In the 14th and 15th centuries, fishing activities carried out from the nearby Canary Islands, by Spanish fishermen, inspired Spain to develop an interest in the desert coast of what is today called Western Sahara.
Cabo Blanco, in the Atlantic Ocean, is the only place in the world where Mediterranean monk seals form a true colony. In 1997, two-thirds of the colony died off, but there has been gradual recovery since.
The headland forms the western limit of Dakhlet Nouadhibou Bay.
This thin stretch of land is divided between Mauritania and Western Sahara. On the western side lies the ghost town of La Guera; on the eastern side, less than a mile from the border, lies Mauritania's Nouadhibou (formerly Port Etienne). The Tropic of Cancer runs through the peninsula.

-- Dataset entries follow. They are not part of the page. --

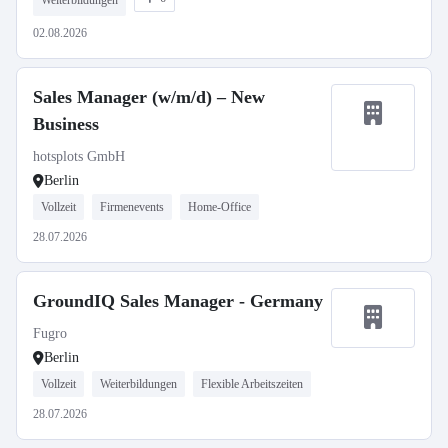
Weiterbildungen
02.08.2026
Sales Manager (w/m/d) – New
Business
hotsplots GmbH
Berlin
Vollzeit
Firmenevents
Home-Office
28.07.2026
GroundIQ Sales Manager - Germany
Fugro
Berlin
Vollzeit
Weiterbildungen
Flexible Arbeitszeiten
28.07.2026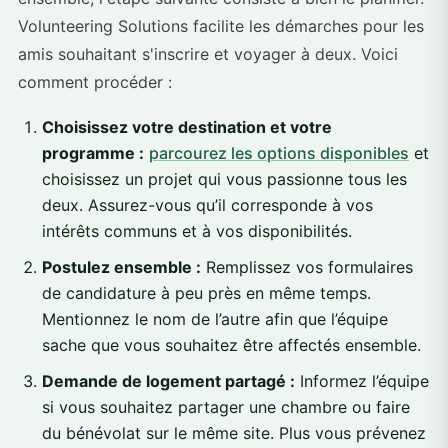
Volunteering Solutions facilite les démarches pour les
amis souhaitant s'inscrire et voyager à deux. Voici
comment procéder :
Choisissez votre destination et votre
programme :
parcourez les options disponibles
et
choisissez un projet qui vous passionne tous les
deux. Assurez-vous qu’il corresponde à vos
intérêts communs et à vos disponibilités.
Postulez ensemble :
Remplissez vos formulaires
de candidature à peu près en même temps.
Mentionnez le nom de l’autre afin que l’équipe
sache que vous souhaitez être affectés ensemble.
Demande de logement partagé :
Informez l’équipe
si vous souhaitez partager une chambre ou faire
du bénévolat sur le même site. Plus vous prévenez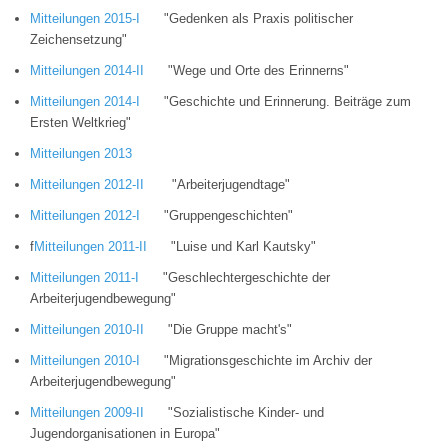
Mitteilungen 2015-I
"Gedenken als Praxis politischer
Zeichensetzung"
Mitteilungen 2014-II
"Wege und Orte des Erinnerns"
Mitteilungen 2014-I
"Geschichte und Erinnerung. Beiträge zum
Ersten Weltkrieg"
Mitteilungen 2013
Mitteilungen 2012-II
"Arbeiterjugendtage"
Mitteilungen 2012-I
"Gruppengeschichten"
f
Mitteilungen 2011-II
"Luise und Karl Kautsky"
Mitteilungen 2011-I
"Geschlechtergeschichte der
Arbeiterjugendbewegung"
Mitteilungen 2010-II
"Die Gruppe macht's"
Mitteilungen 2010-I
"Migrationsgeschichte im Archiv der
Arbeiterjugendbewegung"
Mitteilungen 2009-II
"Sozialistische Kinder- und
Jugendorganisationen in Europa"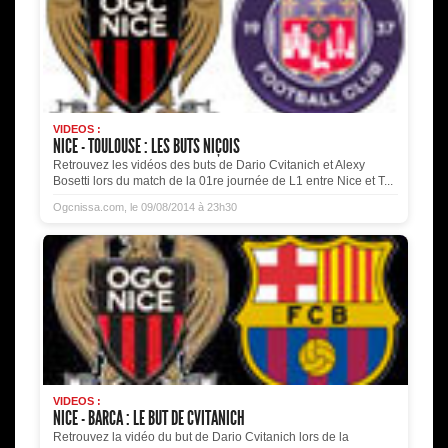
VIDEOS :
NICE - TOULOUSE : LES BUTS NIÇOIS
Retrouvez les vidéos des buts de Dario Cvitanich et Alexy
Bosetti lors du match de la 01re journée de L1 entre Nice et T...
Ogcnissa.com, le 09/08/2014 à 23h30
VIDEOS :
NICE - BARCA : LE BUT DE CVITANICH
Retrouvez la vidéo du but de Dario Cvitanich lors de la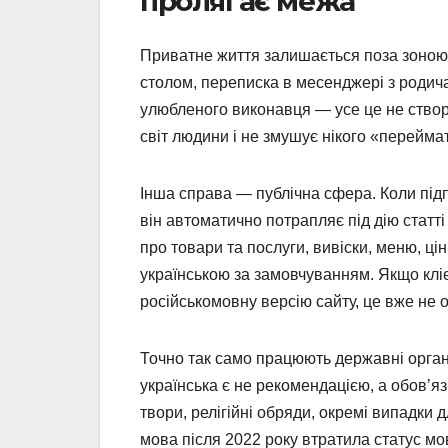
пролягає межа
Приватне життя залишається поза зоною 
столом, переписка в месенджері з родич
улюбленого виконавця — усе це не ство
світ людини і не змушує нікого «перейма
Інша справа — публічна сфера. Коли підп
він автоматично потрапляє під дію статт
про товари та послуги, вивіски, меню, ці
українською за замовчуванням. Якщо клі
російськомовну версію сайту, це вже не
Точно так само працюють державні органи
українська є не рекомендацією, а обов’яз
твори, релігійні обряди, окремі випадки
мова після 2022 року втратила статус мо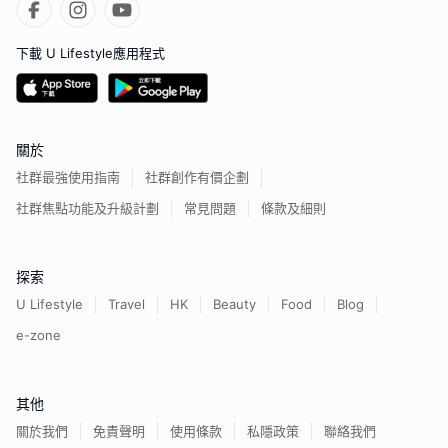
下載 U Lifestyle應用程式
關於
社群最強使用指南
社群創作有價企劃
社群焦點功能及升級計劃
常見問題
條款及細則
探索
U Lifestyle
Travel
HK
Beauty
Food
Blog
e-zone
其他
關於我們
免責聲明
使用條款
私隱政策
聯絡我們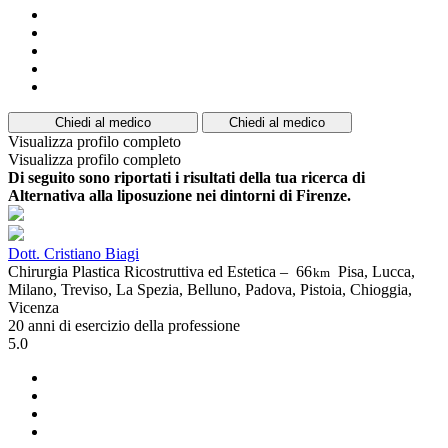
Chiedi al medico
Chiedi al medico
Visualizza profilo completo
Visualizza profilo completo
Di seguito sono riportati i risultati della tua ricerca di
Alternativa alla liposuzione nei dintorni di Firenze.
Dott. Cristiano Biagi
Chirurgia Plastica Ricostruttiva ed Estetica –
66
Pisa, Lucca,
km
Milano, Treviso, La Spezia, Belluno, Padova, Pistoia, Chioggia,
Vicenza
20 anni di esercizio della professione
5.0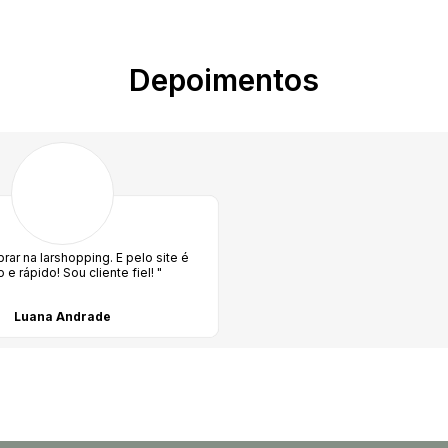
Depoimentos
ar na larshopping. E pelo site é
o e rápido! Sou cliente fiel! "
Luana Andrade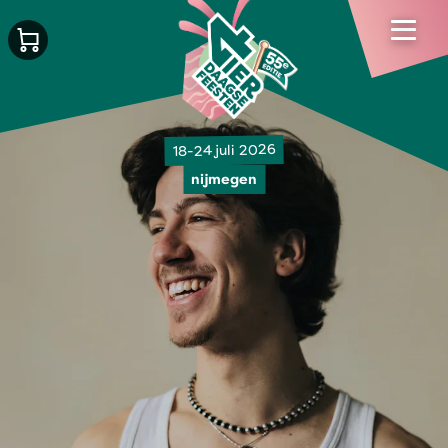
18-24 juli 2026
nijmegen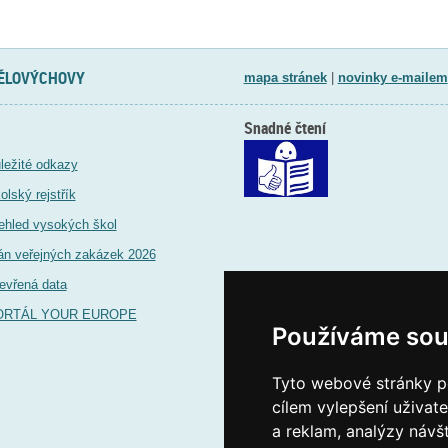
TĚLOVÝCHOVY
mapa stránek
|
novinky e-mailem
Snadné čtení
ležité odkazy
olský rejstřík
ehled vysokých škol
án veřejných zakázek 2026
evřená data
ORTÁL YOUR EUROPE
Používáme sou
Tyto webové stránky po
cílem vylepšení uživat
a reklam, analýzy návš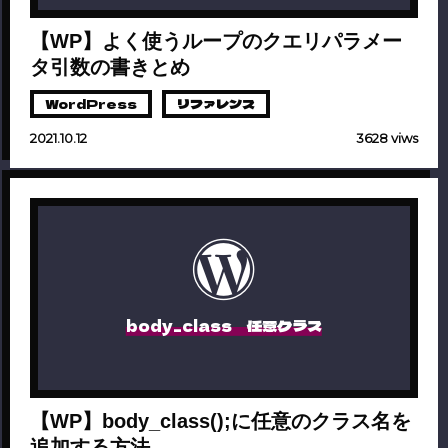
【WP】よく使うループのクエリパラメー
タ引数の書きとめ
WordPress
リファレンス
2021.10.12
3628 viws
body_class 任意クラス
【WP】body_class();に任意のクラス名を
追加する方法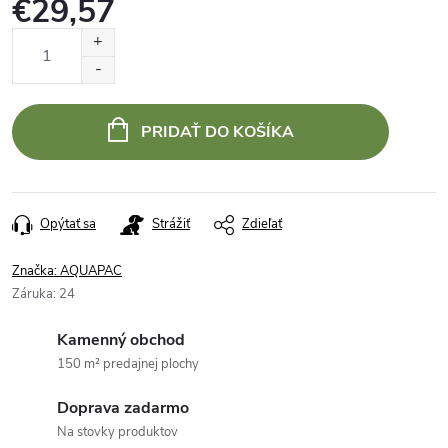
€29,57
Jednotková
cena:
PRIDAŤ DO KOŠÍKA
Opýtať sa
Strážiť
Zdieľať
Značka:
AQUAPAC
Záruka
:
24
Kamenný obchod
150 m² predajnej plochy
Doprava zadarmo
Na stovky produktov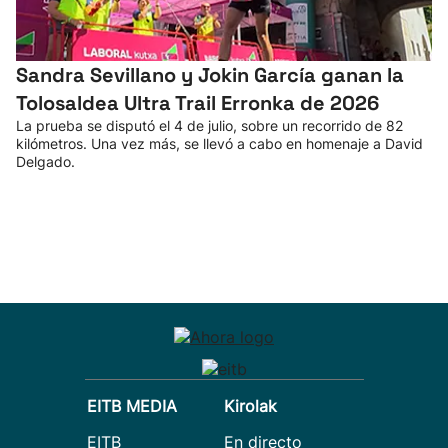
Sandra Sevillano y Jokin García ganan la
Tolosaldea Ultra Trail Erronka de 2026
La prueba se disputó el 4 de julio, sobre un recorrido de 82
kilómetros. Una vez más, se llevó a cabo en homenaje a David
Delgado.
EITB MEDIA
Kirolak
EITB
En directo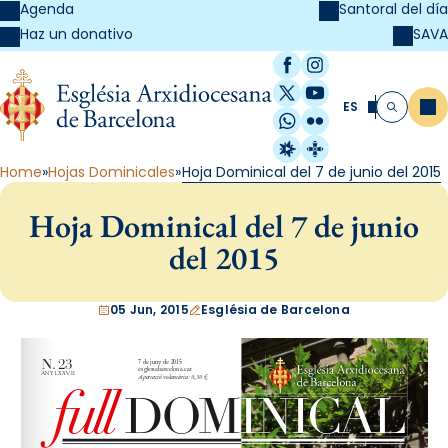
Agenda
Santoral del día
SAVA
Haz un donativo
Facebook
Instagram
X / Twitter
YouTube
ES
Me
Buscar
WhatsApp
Flickr
Radio Estel
Catalunya Cristi
Home
Hojas Dominicales
Hoja Dominical del 7 de junio del 2015
Hoja Dominical del 7 de junio
del 2015
05 Jun, 2015
Església de Barcelona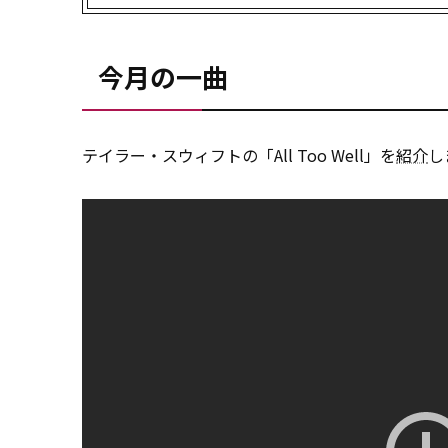
今月の一曲
テイラー・スウィフトの「All Too Well」を
紹介
し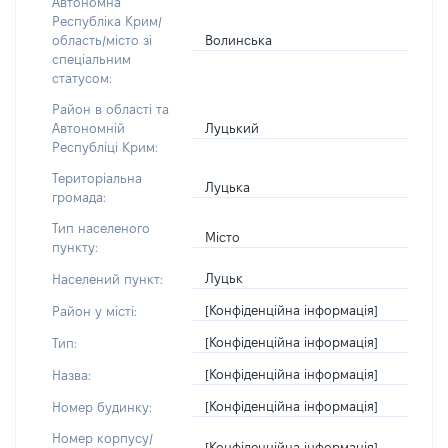
Автономна
Республіка Крим/
Волинська
область/місто зі
спеціальним
статусом:
Район в області та
Луцький
Автономній
Республіці Крим:
Територіальна
Луцька
громада:
Тип населеного
Місто
пункту:
Луцьк
Населений пункт:
[Конфіденційна інформація]
Район у місті:
[Конфіденційна інформація]
Тип:
[Конфіденційна інформація]
Назва:
[Конфіденційна інформація]
Номер будинку:
Номер корпусу/
[Конфіденційна інформація]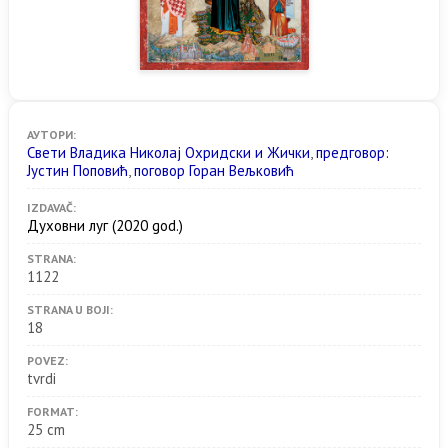
АУТОРИ:
Свети Владика Николај Охридски и Жички
,
предговор:
Јустин Поповић
,
поговор Горан Вељковић
IZDAVAČ:
Духовни луг
(2020 god.)
STRANA:
1122
STRANA U BOJI:
18
POVEZ:
tvrdi
FORMAT:
25 cm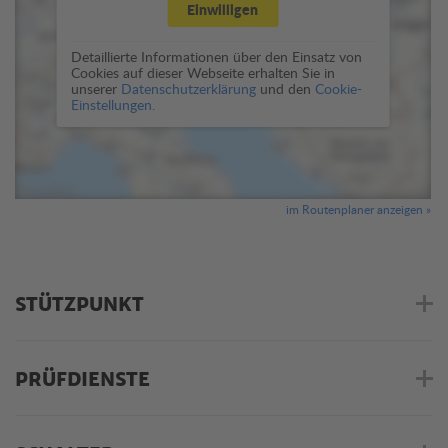
Einwilligen
Detaillierte Informationen über den Einsatz von
Cookies auf dieser Webseite erhalten Sie in
unserer
Datenschutzerklärung
und den
Cookie-
Einstellungen.
im Routenplaner anzeigen »
STÜTZPUNKT
PRÜFDIENSTE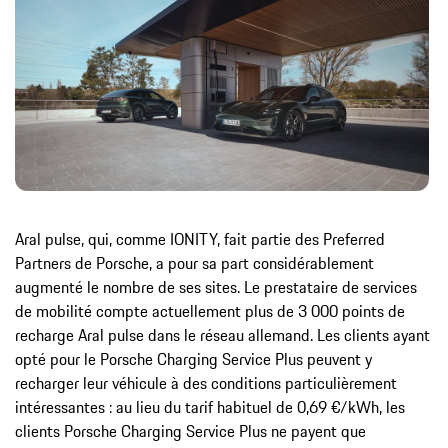
Aral pulse, qui, comme IONITY, fait partie des Preferred
Partners de Porsche, a pour sa part considérablement
augmenté le nombre de ses sites. Le prestataire de services
de mobilité compte actuellement plus de 3 000 points de
recharge Aral pulse dans le réseau allemand. Les clients ayant
opté pour le Porsche Charging Service Plus peuvent y
recharger leur véhicule à des conditions particulièrement
intéressantes : au lieu du tarif habituel de 0,69 €/kWh, les
clients Porsche Charging Service Plus ne payent que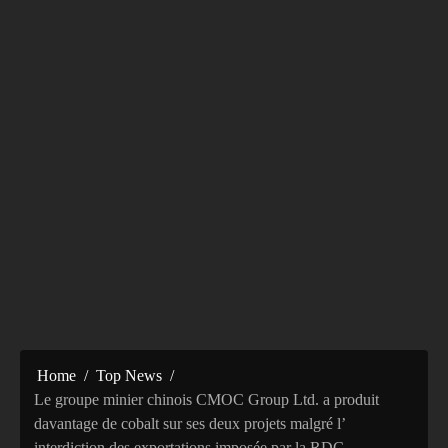
Home
Top News
Le groupe minier chinois CMOC Group Ltd. a produit
davantage de cobalt sur ses deux projets malgré l’
interdiction des exportations imposée par la RDC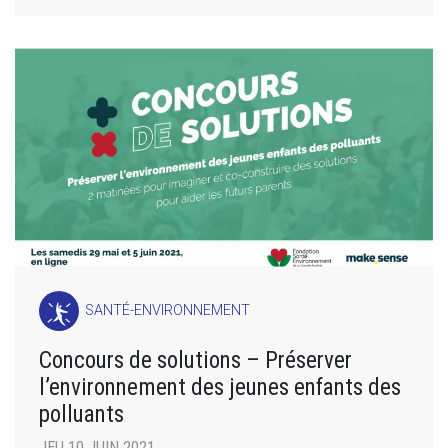
SANTÉ-ENVIRONNEMENT
Concours de solutions – Préserver
l’environnement des jeunes enfants des
polluants
JEU 10 JUIN 2021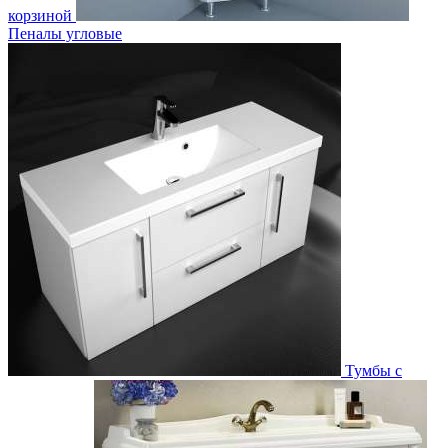
корзиной
Пеналы угловые
Тумбы с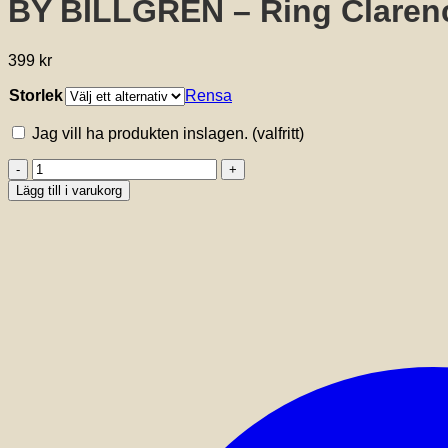
BY BILLGREN – Ring Clarenc
399
kr
Storlek
Rensa
Jag vill ha produkten inslagen.
(valfritt)
BY
BILLGREN
Lägg till i varukorg
-
Ring
Clarence
storlek
mängd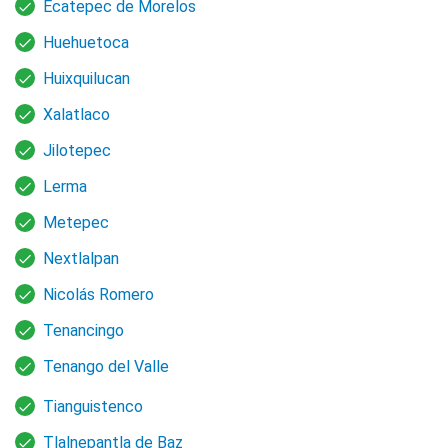
Ecatepec de Morelos
Huehuetoca
Huixquilucan
Xalatlaco
Jilotepec
Lerma
Metepec
Nextlalpan
Nicolás Romero
Tenancingo
Tenango del Valle
Tianguistenco
Tlalnepantla de Baz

Portuguese sailing explorers first reached the location they called Cabo Branco in 1441. The Spanish interest in Western Africa, in the desert coast of the Sahara, resulted from fishing activities carried out from the Canary Islands by Spanish fishermen, who also hunted and traded seal. The Spanish fished and whaled off the Sahara coast from Dakhla to Ras Nouadhibou from 1500 to the present, ranging from whaling humpback whales and likely North Atlantic right whales and whale calves, mostly in Cape Verde, the Guinea gulf in Annobon, and the São Tomé and Príncipe islands. These fishing activities have had a negative impact on wildlife and caused the disappearance or endangerment of many species of marine mammals and birds.